Ohne sie verändere sich womöglich die Form und die Ästhetik „der Spiele, an denen wir hängen“, schreibt der 72-Jährige. Gumbrecht ist ein großer Sportfan, mindestens einmal im Jahr versucht er, ins Stadion der Dortmunder Borussen zu gehen. Seine Begeisterung über diverse Sportspiele ist nachgerade ansteckend. Rugby, American Football, Basketball, Fußball, Gumbrecht outet sich als Konsument der vollen Dosis und versucht dabei, den unter Intellektuellen verbreiteten „Diskurs der Verachtung gegenüber den Massen“ zu dekonstruieren.

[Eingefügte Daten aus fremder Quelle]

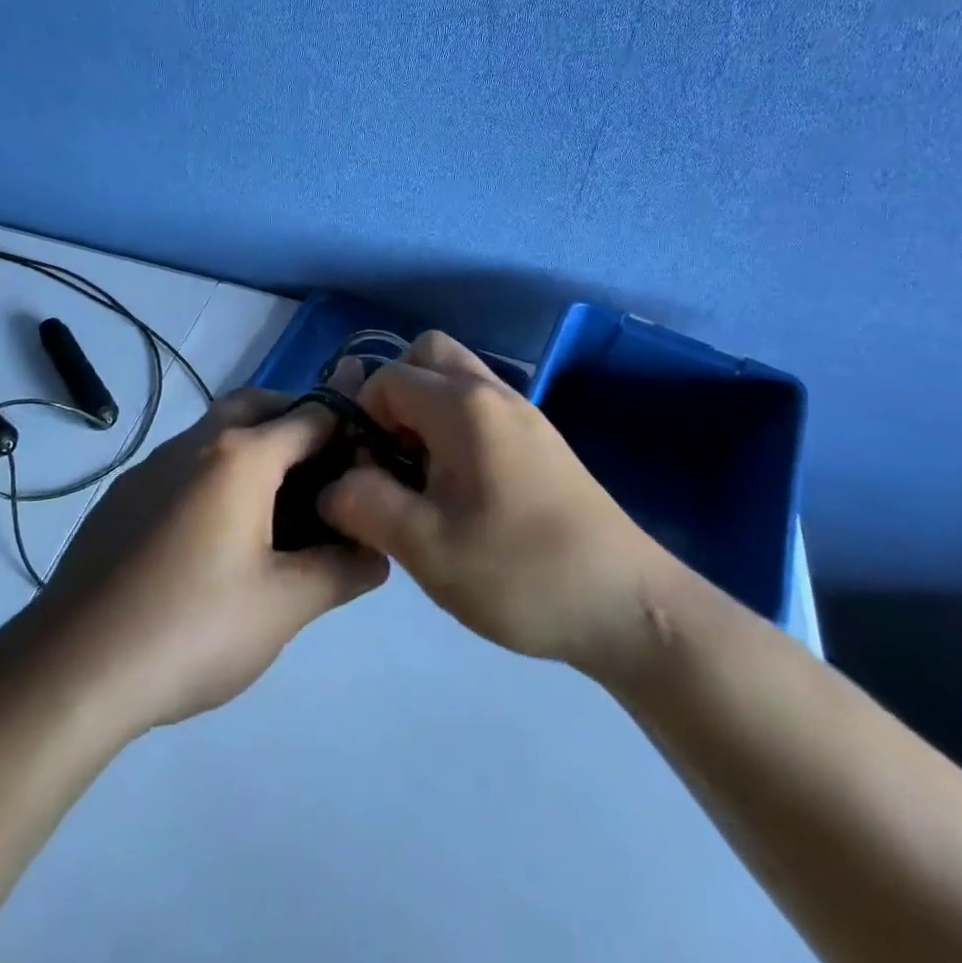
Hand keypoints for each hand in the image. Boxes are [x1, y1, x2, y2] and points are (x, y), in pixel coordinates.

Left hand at [29, 390, 388, 732]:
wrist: (76, 666)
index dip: (347, 433)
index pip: (311, 416)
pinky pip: (182, 463)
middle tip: (323, 471)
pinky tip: (213, 535)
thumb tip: (377, 552)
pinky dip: (213, 473)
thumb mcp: (285, 605)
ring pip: (214, 432)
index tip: (366, 466)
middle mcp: (194, 443)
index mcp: (240, 456)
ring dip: (251, 446)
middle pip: (257, 405)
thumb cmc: (194, 627)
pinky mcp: (123, 495)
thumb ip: (342, 570)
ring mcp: (150, 466)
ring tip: (276, 506)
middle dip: (295, 421)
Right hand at [318, 332, 677, 685]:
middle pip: (426, 354)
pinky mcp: (540, 440)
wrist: (630, 608)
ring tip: (421, 476)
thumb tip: (330, 485)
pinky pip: (480, 406)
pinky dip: (453, 426)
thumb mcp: (426, 548)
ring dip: (424, 411)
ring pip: (455, 378)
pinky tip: (459, 489)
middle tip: (392, 456)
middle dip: (393, 395)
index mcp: (463, 406)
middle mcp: (494, 392)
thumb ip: (364, 506)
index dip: (362, 418)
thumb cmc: (521, 572)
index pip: (387, 377)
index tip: (369, 473)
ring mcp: (524, 413)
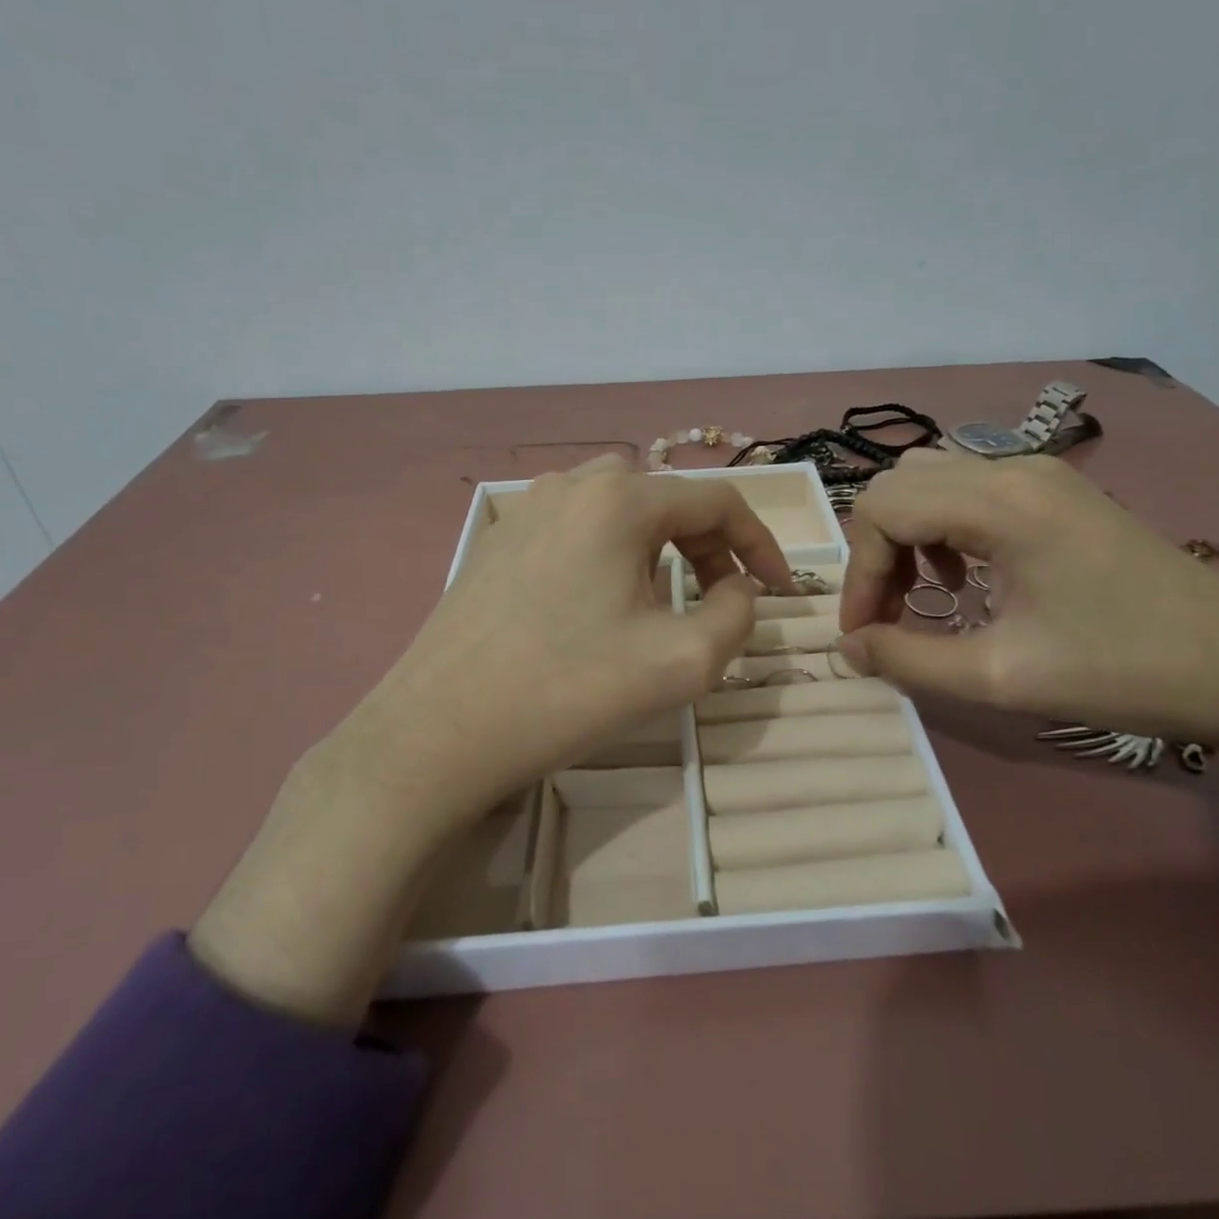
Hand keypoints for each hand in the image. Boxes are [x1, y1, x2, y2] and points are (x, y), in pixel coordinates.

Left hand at [361, 453, 794, 820]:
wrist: (440, 732)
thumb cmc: (569, 689)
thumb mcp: (683, 661)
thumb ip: (736, 614)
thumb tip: (735, 588)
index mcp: (620, 499)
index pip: (717, 500)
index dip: (761, 543)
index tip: (779, 591)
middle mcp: (571, 485)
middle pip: (666, 499)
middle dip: (708, 544)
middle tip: (720, 598)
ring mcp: (526, 510)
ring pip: (618, 509)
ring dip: (658, 546)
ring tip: (661, 601)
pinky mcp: (497, 542)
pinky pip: (574, 529)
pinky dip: (610, 553)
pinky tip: (598, 605)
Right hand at [838, 451, 1218, 829]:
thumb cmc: (1124, 671)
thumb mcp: (1002, 678)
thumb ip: (909, 659)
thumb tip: (849, 648)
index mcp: (1000, 503)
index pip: (882, 510)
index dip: (859, 573)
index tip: (864, 634)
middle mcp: (1012, 468)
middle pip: (899, 484)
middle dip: (875, 551)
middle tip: (886, 615)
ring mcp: (1039, 473)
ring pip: (930, 478)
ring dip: (906, 533)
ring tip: (919, 592)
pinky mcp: (1057, 490)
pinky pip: (968, 486)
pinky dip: (942, 524)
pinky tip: (963, 574)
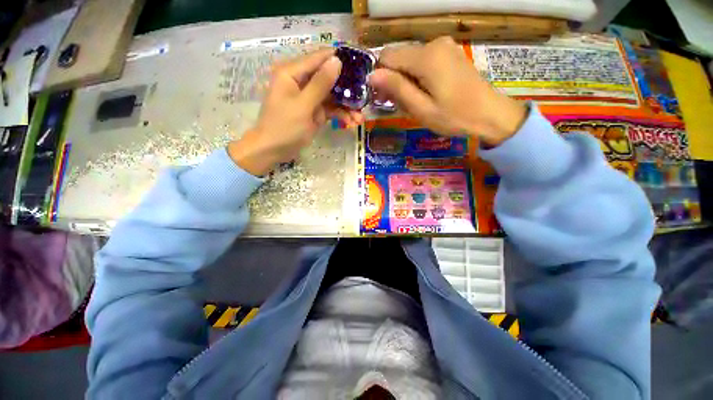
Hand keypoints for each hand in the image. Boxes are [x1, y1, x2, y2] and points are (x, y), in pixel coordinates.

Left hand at [228, 48, 363, 175]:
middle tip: (365, 97)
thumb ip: (320, 84)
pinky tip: (351, 122)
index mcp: (293, 72)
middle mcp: (302, 81)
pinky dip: (341, 115)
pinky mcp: (314, 111)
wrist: (273, 151)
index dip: (340, 59)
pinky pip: (331, 109)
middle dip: (347, 90)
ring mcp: (309, 97)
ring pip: (333, 95)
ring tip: (360, 118)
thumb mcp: (303, 106)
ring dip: (347, 106)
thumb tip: (337, 60)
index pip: (319, 58)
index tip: (361, 65)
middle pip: (329, 77)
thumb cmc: (284, 127)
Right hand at [369, 37, 526, 146]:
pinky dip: (417, 77)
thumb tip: (372, 75)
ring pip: (410, 61)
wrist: (490, 114)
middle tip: (399, 105)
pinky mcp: (449, 53)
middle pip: (399, 57)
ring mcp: (444, 46)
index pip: (387, 56)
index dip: (380, 77)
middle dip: (393, 80)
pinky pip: (423, 62)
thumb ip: (397, 89)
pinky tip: (424, 94)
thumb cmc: (454, 117)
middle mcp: (434, 43)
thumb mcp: (421, 108)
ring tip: (414, 103)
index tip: (383, 98)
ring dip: (405, 81)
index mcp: (426, 56)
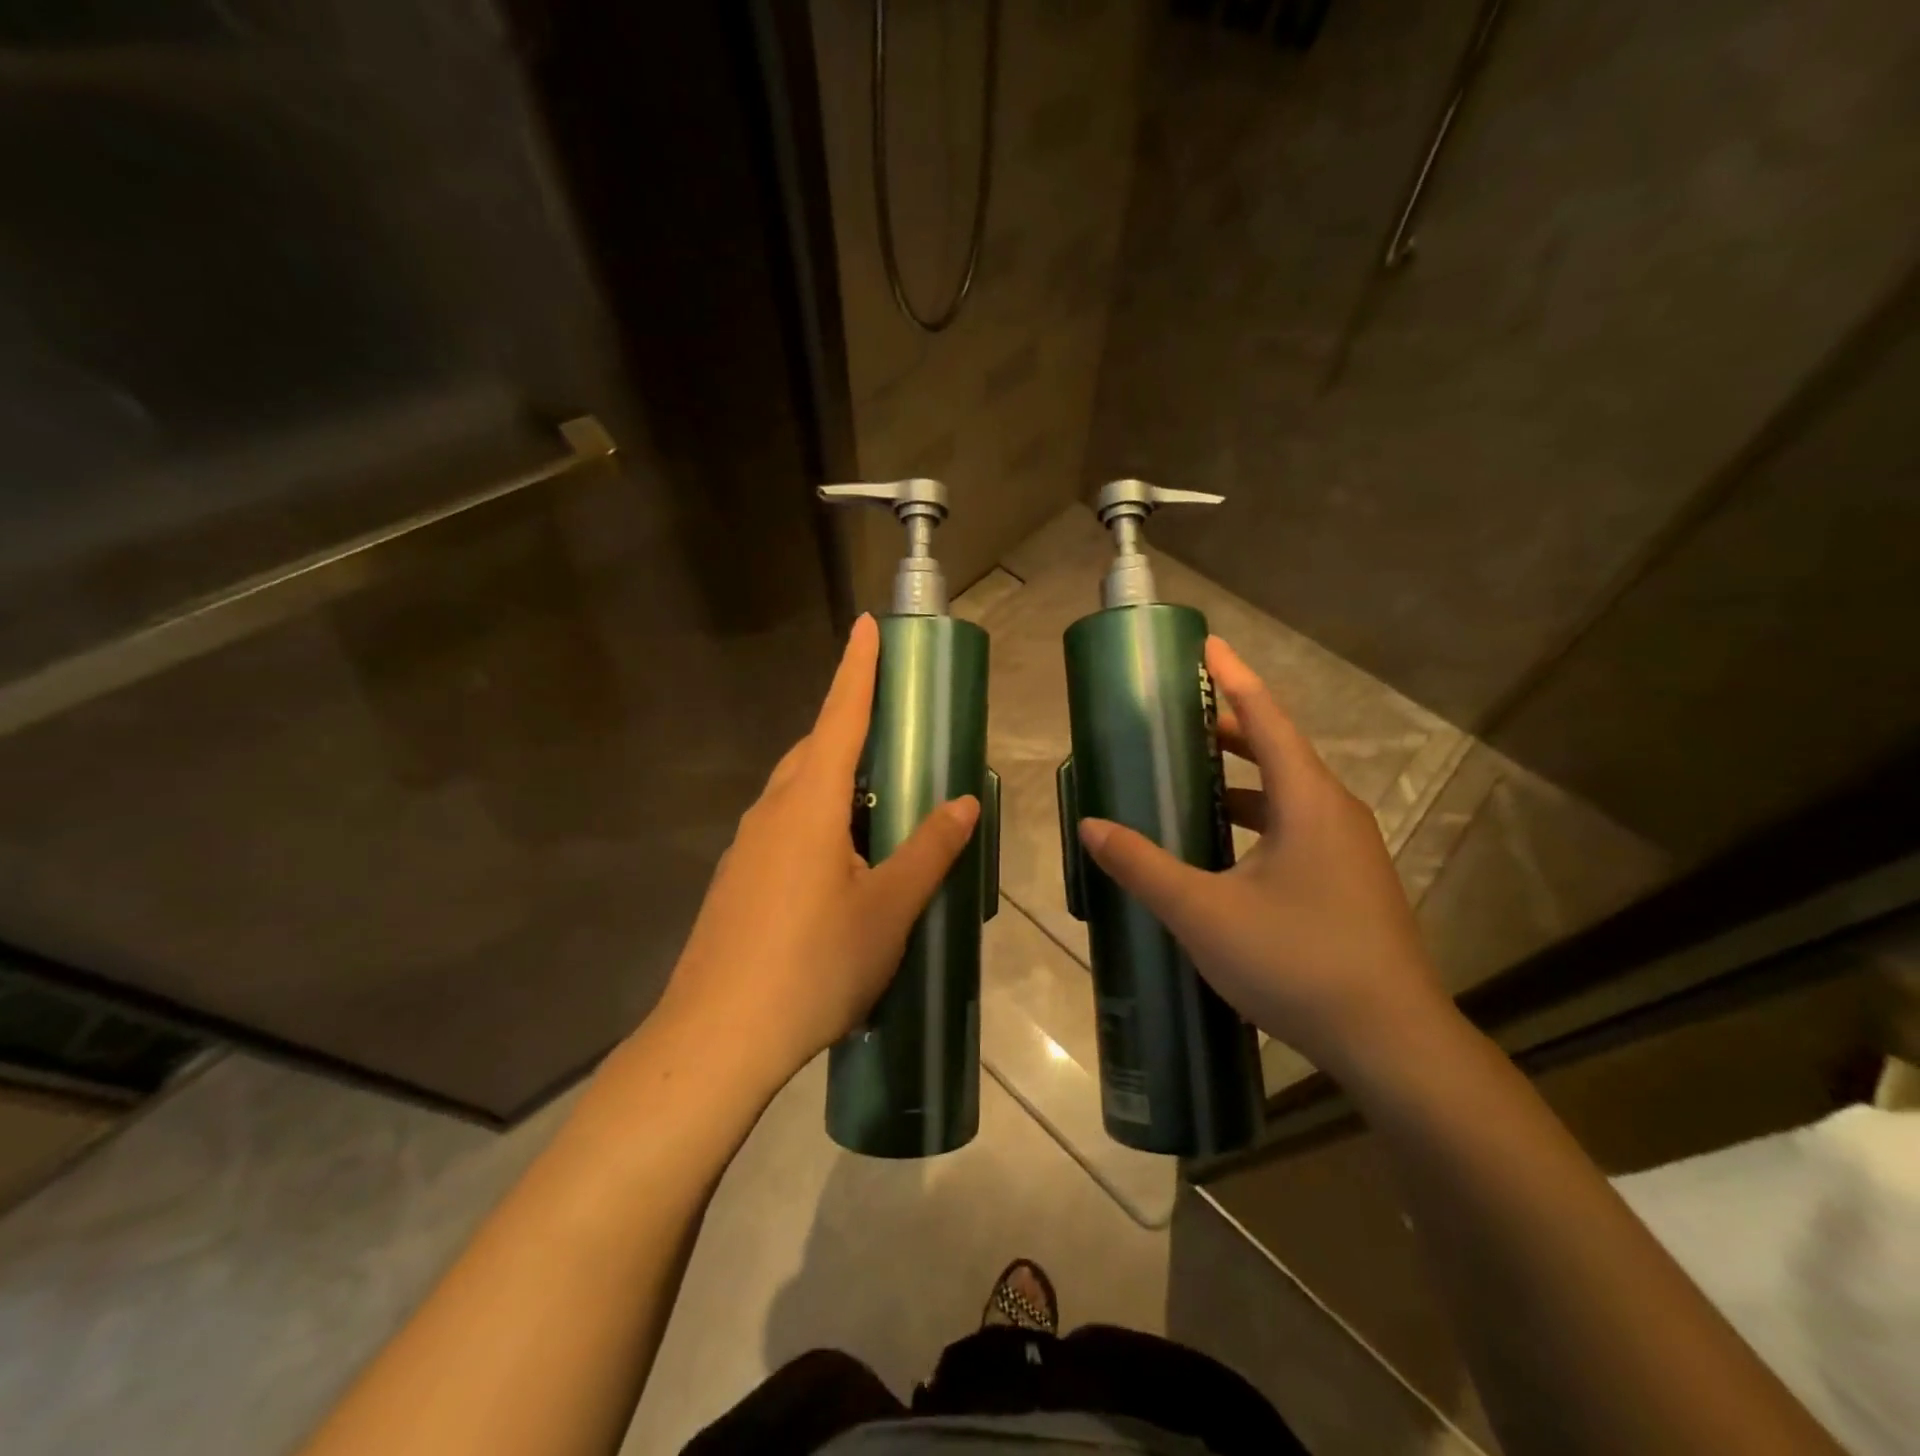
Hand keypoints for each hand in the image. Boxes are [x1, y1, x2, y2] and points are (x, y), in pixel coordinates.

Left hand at [657, 615, 979, 1084]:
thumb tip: (964, 802)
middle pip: (813, 751)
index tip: (865, 626)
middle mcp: (771, 812)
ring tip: (880, 809)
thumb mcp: (888, 909)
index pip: (839, 717)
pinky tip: (844, 868)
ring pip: (797, 794)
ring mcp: (747, 848)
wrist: (717, 1040)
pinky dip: (819, 824)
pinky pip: (785, 829)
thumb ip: (928, 850)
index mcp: (808, 804)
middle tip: (895, 738)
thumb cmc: (813, 966)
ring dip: (836, 784)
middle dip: (850, 731)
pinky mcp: (738, 882)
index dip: (857, 670)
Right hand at [1077, 636, 1446, 1077]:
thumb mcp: (1204, 913)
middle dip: (1228, 727)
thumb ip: (1143, 866)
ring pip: (1288, 792)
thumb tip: (1090, 826)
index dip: (1234, 676)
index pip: (1266, 717)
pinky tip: (1225, 847)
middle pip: (1278, 749)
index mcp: (1307, 800)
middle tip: (1178, 717)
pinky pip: (1296, 826)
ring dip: (1241, 776)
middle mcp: (1334, 812)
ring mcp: (1348, 849)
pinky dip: (1257, 816)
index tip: (1206, 644)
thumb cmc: (1297, 961)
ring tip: (1192, 776)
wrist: (1392, 1042)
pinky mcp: (1349, 882)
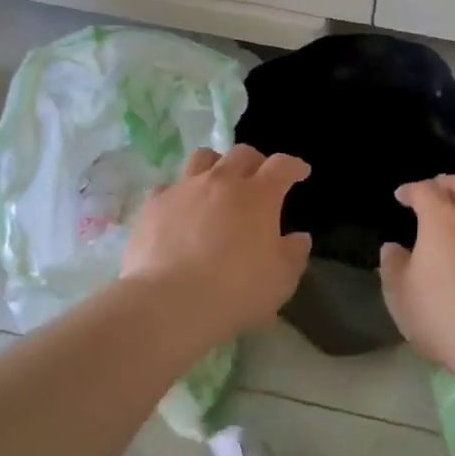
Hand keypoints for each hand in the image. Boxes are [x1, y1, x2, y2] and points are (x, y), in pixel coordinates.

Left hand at [121, 145, 312, 339]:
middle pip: (242, 154)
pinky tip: (179, 211)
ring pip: (203, 158)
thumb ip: (294, 254)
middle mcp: (222, 181)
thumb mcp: (281, 280)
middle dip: (256, 162)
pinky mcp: (154, 204)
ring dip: (216, 165)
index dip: (293, 166)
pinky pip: (168, 187)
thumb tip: (298, 237)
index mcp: (258, 195)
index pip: (281, 166)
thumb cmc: (235, 291)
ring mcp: (184, 189)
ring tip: (218, 184)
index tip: (300, 172)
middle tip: (259, 179)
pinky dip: (179, 194)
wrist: (170, 302)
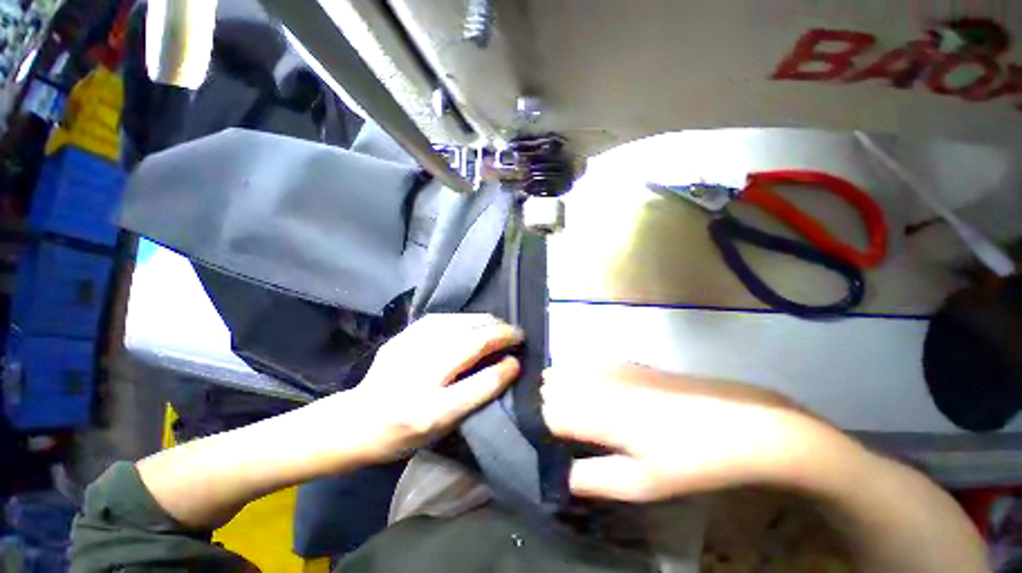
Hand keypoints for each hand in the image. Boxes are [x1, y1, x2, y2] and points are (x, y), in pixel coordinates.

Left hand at [349, 313, 521, 460]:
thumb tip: (504, 368)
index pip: (478, 386)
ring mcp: (408, 351)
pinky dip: (464, 318)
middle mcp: (419, 378)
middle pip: (469, 346)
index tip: (518, 360)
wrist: (357, 421)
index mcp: (429, 412)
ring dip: (485, 322)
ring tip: (501, 324)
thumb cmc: (403, 435)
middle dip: (500, 335)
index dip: (503, 371)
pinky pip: (441, 319)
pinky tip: (474, 321)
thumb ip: (474, 399)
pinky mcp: (402, 337)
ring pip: (458, 325)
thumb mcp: (442, 431)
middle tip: (517, 334)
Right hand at [542, 363, 835, 501]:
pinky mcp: (626, 361)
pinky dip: (577, 374)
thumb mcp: (643, 484)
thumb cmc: (690, 459)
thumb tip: (564, 475)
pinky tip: (592, 390)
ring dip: (561, 387)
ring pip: (566, 369)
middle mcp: (598, 382)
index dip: (546, 429)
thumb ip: (595, 479)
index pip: (548, 413)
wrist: (739, 422)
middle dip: (550, 405)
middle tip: (566, 429)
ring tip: (574, 410)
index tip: (556, 444)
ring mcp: (612, 367)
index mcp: (598, 413)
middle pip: (552, 386)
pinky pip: (587, 363)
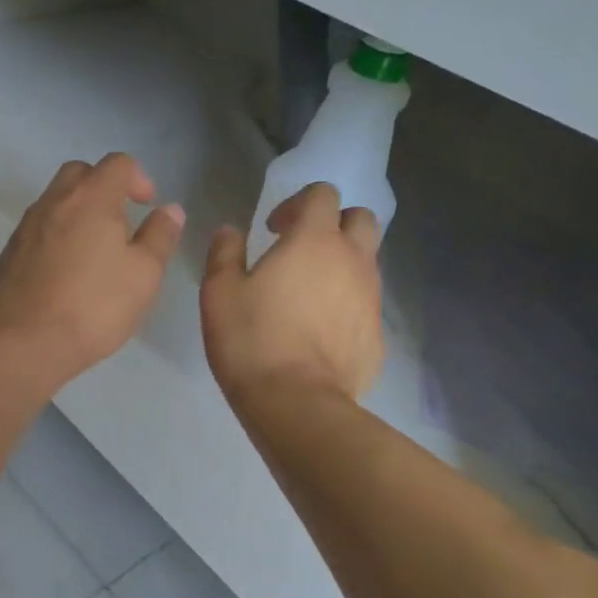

Gumbrecht bedauert, dass in intellektuellen Zirkeln zumeist ein Vorurteil über die gefährliche, unberechenbare Masse kultiviert, andererseits ihre Rolle als politischer Agent überhöht wurde. Nie in Gang gekommen sei dagegen „ein Diskurs über das Glück in der Masse und ihre ungewöhnlichen Möglichkeiten“.

Gumbrecht beschreibt das in seinem Dreistufenmodell der Crowd-Werdung mit einer gewissen Emphase so: „Meinem individuellen Bewusstsein wird dabei eine körperliche Schicht der Existenz zugänglich, sozusagen ein Vibrieren des eigenen Körpers, nach dem ich mich später sehne, zu dem ich zurück will.“ Conclusio: Ohne Zuschauer ist der Sport nichts. Er verliert seine Substanz. Bis mindestens Oktober, aber wahrscheinlich noch viel länger, müssen wir diesen sklerotischen Präventivsport noch ertragen. Es wird hart.